Ms. Disney lasted four months in her job before stepping aside to return to News Corp. proper. Her successor, Joe Kiener, came from the music and entertainment worlds. "The magazine is a relatively mature brand that two years ago reached a plateau in terms of its platform value," Mr. Kiener told Ad Age then. "The product, in print, is about entertainment and utility. That utility will clearly have its limits and will ultimately wind up on your TV screen."
'Potential of significant failure'
For better or worse, he didn't last long either. Gemstar CEO Henry Yuen told Wall Street that Gemstar's cable-channel guides would collect ad revenue topping $100 million in 2001. "We are in danger of setting ourselves up for the potential of significant failure," Mr.
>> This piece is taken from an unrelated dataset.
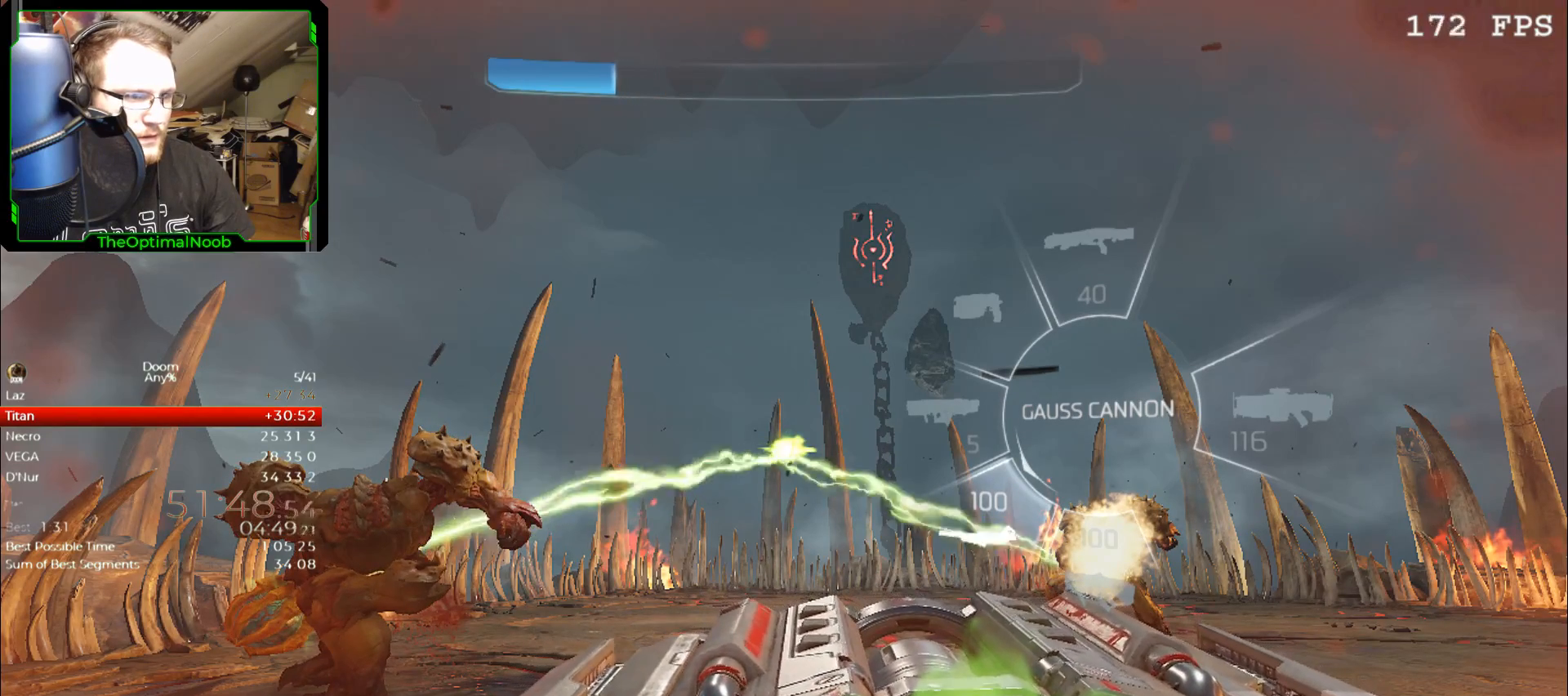
{"keys": ["q"], "mouse": [], "events": []}
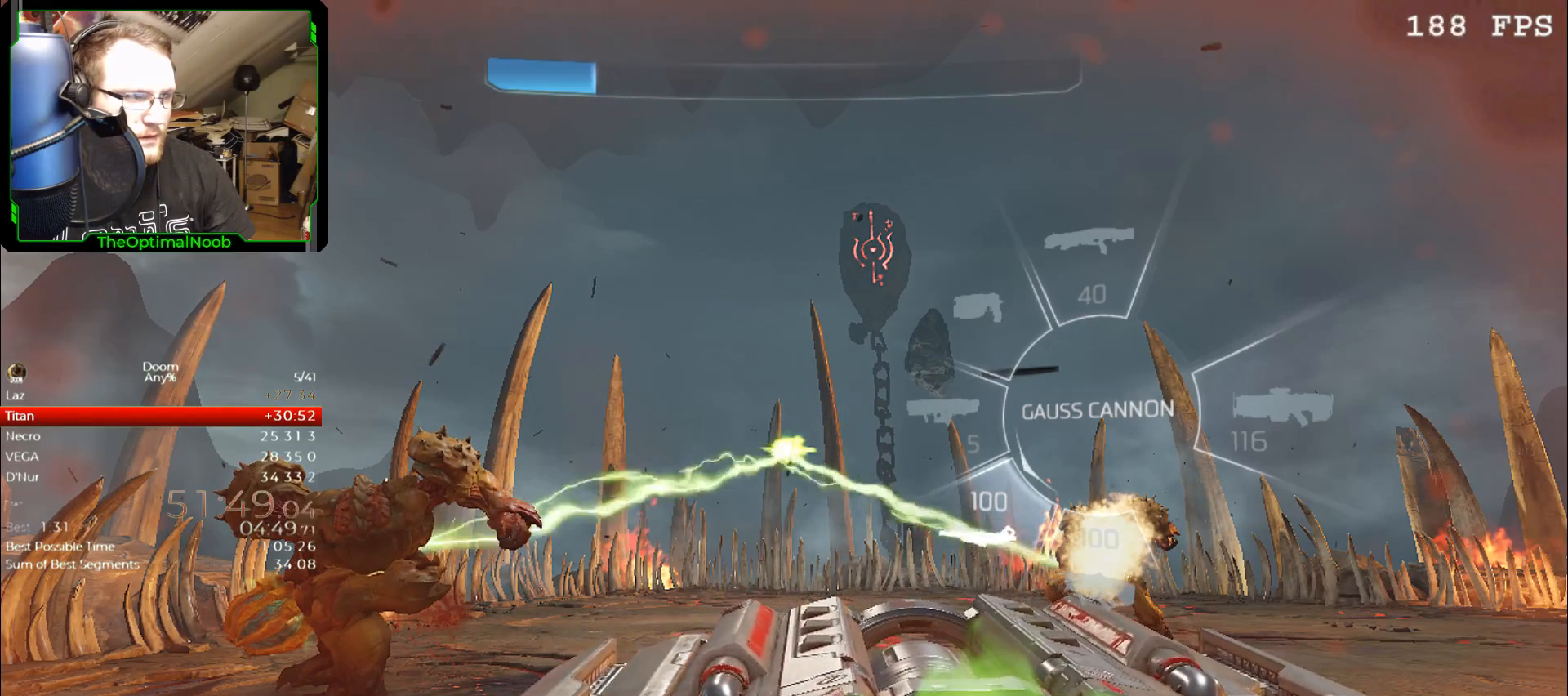
{"keys": ["q"], "mouse": [], "events": []}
Kiener wrote to his boss in August 2000, according to a Wall Street Journal article at that time. Mr. Kiener left the company a few months later.
The print edition, meanwhile, that summer cut its guaranteed paid circulation to 9.9 million. Editorial pages were axed as the cover price got hiked. People magazine usurped TV Guide's No. 1 ranking by revenue. After that, the SEC would later allege, Mr. Yuen began manipulating the company's financial results. By 2002, as TV Guide slipped to third in revenue, Gemstar told shareholders its revenue had been inflated. Mr. Yuen left in 2003.
In 2005, Gemstar finally decided to slash TV Guide's paid circulation to 3.2 million. It also gave up the iconic digest format -- returning to an idea it had tested but rejected in 1991. The company estimated that the revamp would cost about $110 million. In 2007, it ranked No. 20 on Ad Age's top 300 magazines list, up from No. 24 in 2006.
Today the magazine's buyers don't downplay the magazine's past, but are optimistic about its future. "The magazine's reinvention from a listings guide to a contemporary TV-entertainment magazine has been not only highly promising and successful to date but has also been a very costly undertaking," said Andrew Nikou, founder and managing partner at OpenGate Capital.
The magazine, which lost more than $20 million last year and will lose money again in 2008, still carries significant liabilities, he said. "OpenGate is stepping in with the commitment to successfully complete the magazine's turnaround, which targets restored profitability by the end of 2009, and to re-establishing TVGuide as the premier TV entertainment magazine in the country."
Scott Crystal, president of TV Guide magazine, agreed. "Private equity firms purchase and invest in companies to add value to established brands, grow the business and increase profitability," he said in a statement. "OpenGate Capital recognized TV Guide as a valued brand, even at a time when numerous other magazines have been shuttered."
Mr. Crystal and OpenGate's enthusiasm aside, there is a lot of skepticism in publishing circles. Though the title may return to profitability, it's doubtful it can return to the force it once was. Consider this comment from a former TV Guide staffer regarding the $1 sale price. "I was surprised," he said. "Looking back, I guess I shouldn't have been."